── Texto extraído ──
Precisamos olhar para o passado, em especial para a infância, onde nascem nossas fragilidades.
POR
Diana Corso
Edição 132
Tive todas as oportunidades de emburrecer com a babá eletrônica. Fui uma criança apaixonada pela telinha em preto e branco. Ansiava muito pela hora da tevê começar e me sentia miserável ao término da programação. Dessas extensas jornadas restam muitas memórias, mas uma evocação é insistente: a Kryptonita, proveniente dos desenhos do Superman.
Trata-se de uma arma que era usada contra seus superpoderes. Aproximar dele um fragmento dessa pedra, um mineral verde luminoso, deixava-o indefeso. O mais enigmático é que a Kryptonita era uma das raras coisas provenientes do seu planeta natal, Krypton. Do mesmo lugar de onde se originaram os poderes veio o calcanhar de Aquiles. Essa história sobreviveu na memória por portar uma verdade e um alerta: há um lugar, nossa origem, que determina o que somos, mas é também de onde nossa derrota pode se insinuar.
───
── Linhas extraídas ──
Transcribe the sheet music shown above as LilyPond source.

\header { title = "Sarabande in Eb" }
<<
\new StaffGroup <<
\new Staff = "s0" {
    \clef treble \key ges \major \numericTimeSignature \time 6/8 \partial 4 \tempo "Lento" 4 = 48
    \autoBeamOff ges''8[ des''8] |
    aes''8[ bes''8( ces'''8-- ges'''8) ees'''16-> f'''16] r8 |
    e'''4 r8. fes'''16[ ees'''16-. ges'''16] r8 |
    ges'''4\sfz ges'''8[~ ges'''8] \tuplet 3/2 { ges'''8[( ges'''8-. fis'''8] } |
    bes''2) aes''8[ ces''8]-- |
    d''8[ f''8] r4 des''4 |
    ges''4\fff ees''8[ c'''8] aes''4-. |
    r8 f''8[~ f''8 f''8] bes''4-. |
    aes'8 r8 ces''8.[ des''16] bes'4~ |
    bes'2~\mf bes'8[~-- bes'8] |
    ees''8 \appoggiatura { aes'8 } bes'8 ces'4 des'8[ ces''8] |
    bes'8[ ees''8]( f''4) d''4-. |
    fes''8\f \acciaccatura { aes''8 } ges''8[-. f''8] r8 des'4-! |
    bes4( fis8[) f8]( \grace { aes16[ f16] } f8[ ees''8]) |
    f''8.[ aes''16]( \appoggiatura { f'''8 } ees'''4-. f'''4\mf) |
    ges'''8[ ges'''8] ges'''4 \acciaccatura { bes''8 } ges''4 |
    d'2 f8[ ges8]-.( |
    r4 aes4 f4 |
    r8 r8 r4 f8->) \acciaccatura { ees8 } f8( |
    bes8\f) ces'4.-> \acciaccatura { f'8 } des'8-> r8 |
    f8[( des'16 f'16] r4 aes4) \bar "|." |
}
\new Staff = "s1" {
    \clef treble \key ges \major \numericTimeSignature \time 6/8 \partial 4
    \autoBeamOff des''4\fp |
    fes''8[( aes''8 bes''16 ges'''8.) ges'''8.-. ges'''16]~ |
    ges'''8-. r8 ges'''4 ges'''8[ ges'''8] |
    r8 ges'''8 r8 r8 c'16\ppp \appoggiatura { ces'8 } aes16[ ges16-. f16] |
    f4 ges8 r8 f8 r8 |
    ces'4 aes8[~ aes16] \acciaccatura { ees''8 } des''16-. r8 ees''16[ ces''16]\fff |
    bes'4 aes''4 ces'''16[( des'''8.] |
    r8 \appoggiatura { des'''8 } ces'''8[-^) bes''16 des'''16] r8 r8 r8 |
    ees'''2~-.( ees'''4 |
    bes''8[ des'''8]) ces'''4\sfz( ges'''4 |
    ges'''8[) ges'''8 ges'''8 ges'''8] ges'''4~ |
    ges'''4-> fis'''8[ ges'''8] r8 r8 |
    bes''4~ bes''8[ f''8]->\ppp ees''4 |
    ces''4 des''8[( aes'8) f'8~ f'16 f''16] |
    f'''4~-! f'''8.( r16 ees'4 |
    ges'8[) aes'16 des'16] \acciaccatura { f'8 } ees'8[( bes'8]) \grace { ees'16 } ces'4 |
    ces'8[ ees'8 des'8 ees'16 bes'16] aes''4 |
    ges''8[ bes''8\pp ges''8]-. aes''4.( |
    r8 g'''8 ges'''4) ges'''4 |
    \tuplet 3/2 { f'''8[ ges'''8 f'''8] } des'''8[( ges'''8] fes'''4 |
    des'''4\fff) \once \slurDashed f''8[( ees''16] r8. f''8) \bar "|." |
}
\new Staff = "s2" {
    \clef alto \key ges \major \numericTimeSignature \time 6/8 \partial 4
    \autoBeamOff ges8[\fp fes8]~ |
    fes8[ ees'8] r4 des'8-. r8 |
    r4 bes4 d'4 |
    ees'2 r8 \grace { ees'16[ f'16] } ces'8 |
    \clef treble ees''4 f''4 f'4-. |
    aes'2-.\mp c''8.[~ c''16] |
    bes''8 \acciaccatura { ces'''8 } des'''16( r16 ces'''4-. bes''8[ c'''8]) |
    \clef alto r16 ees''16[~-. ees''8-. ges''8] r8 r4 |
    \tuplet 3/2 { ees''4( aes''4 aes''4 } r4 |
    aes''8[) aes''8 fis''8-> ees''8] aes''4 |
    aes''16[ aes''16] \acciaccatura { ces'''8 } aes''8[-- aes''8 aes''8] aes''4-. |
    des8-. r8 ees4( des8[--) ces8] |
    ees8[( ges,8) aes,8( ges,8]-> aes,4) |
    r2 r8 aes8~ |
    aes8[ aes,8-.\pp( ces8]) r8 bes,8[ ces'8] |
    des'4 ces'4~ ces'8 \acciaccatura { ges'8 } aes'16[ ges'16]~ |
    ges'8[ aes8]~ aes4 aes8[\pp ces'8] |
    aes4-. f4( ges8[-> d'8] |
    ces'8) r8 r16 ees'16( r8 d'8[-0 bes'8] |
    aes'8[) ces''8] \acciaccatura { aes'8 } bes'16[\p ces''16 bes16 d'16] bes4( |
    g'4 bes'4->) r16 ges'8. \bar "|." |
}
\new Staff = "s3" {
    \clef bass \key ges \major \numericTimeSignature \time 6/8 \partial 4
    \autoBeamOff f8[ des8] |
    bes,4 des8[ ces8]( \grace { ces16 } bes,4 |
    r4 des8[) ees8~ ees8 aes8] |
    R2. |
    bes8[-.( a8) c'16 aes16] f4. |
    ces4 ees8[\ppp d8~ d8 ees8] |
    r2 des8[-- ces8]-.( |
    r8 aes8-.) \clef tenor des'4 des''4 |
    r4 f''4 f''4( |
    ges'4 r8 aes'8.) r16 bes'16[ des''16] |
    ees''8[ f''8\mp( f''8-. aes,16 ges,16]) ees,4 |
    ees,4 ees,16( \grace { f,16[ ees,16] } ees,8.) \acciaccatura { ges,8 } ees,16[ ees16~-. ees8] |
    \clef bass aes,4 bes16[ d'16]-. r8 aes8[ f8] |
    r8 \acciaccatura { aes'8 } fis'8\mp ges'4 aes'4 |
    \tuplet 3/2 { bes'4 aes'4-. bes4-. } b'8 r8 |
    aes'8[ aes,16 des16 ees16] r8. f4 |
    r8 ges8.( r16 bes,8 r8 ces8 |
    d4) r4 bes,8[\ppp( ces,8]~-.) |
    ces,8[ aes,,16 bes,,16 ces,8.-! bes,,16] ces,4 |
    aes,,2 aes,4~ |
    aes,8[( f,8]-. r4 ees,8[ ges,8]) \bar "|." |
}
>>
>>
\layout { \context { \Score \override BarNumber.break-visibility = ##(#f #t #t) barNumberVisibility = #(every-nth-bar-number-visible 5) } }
───
▶ Exercícios
**A)** Responda com base no texto sobre a Kryptonita:
(i) Em qual edição o texto saiu?
(ii) Como era a telinha pela qual a criança era apaixonada?
(iii) De que planeta vinha a Kryptonita?
**B)** Liste todos os nomes próprios que aparecem no texto sobre a Kryptonita.
**C)** Dê a continuação do texto sobre a Kryptonita, começando logo depois da última frase.
As linhas não são necessárias para fazer os exercícios.

▶ Respostas
**A)**
(i) Edição 132.
(ii) Em preto e branco.
(iii) Krypton.

**B)** Diana Corso, Kryptonita, Superman, Krypton, Aquiles

**C)**
Não posso omitir a cilada do meu inconsciente: meus dois sobrenomes contêm a palavra "stein" (pedra, em alemão), ou seja, meu passado é uma "pedreira". Mas não só o meu, também o seu, o de todos. A infância, quando os outros são grandes e nós pequenos, é lugar de proteção, mas também de submissão, passividade, medos. O mundo dos pequenos é uma massa escura que não enfrentamos sem uma mão para segurar. Não é fácil lembrar disso. Tornamo-nos fortes e grandes graças ao exílio desse planeta natal da fragilidade. Só ficamos "super" porque crescemos.
Ao voltar à casa dos pais, mesmo velhinhos, sentimos a sensação de que lá o tempo congelou. Perdemos os bons modos, catamos no prato, distraímo-nos ao som da voz da mãe, testamos a força do pai, ficamos irritadiços, por vezes irreconhecíveis.
Os lugares do passado são magnéticos, atraem à superfície fragmentos, cacos sobreviventes de outras eras. Atravessar a porta familiar dessa casa é como a queda de Alice no assustador País das Maravilhas. Não é porta, é portal, do outro lado esperam memórias que nos tomam de assalto. Assombrados pelos nossos outros "eus" do passado, descobrimo-nos, como Alice, viajantes surpresos num país de pesadelos, dentro de um corpo que encolhe, espicha e nunca nos abriga direito.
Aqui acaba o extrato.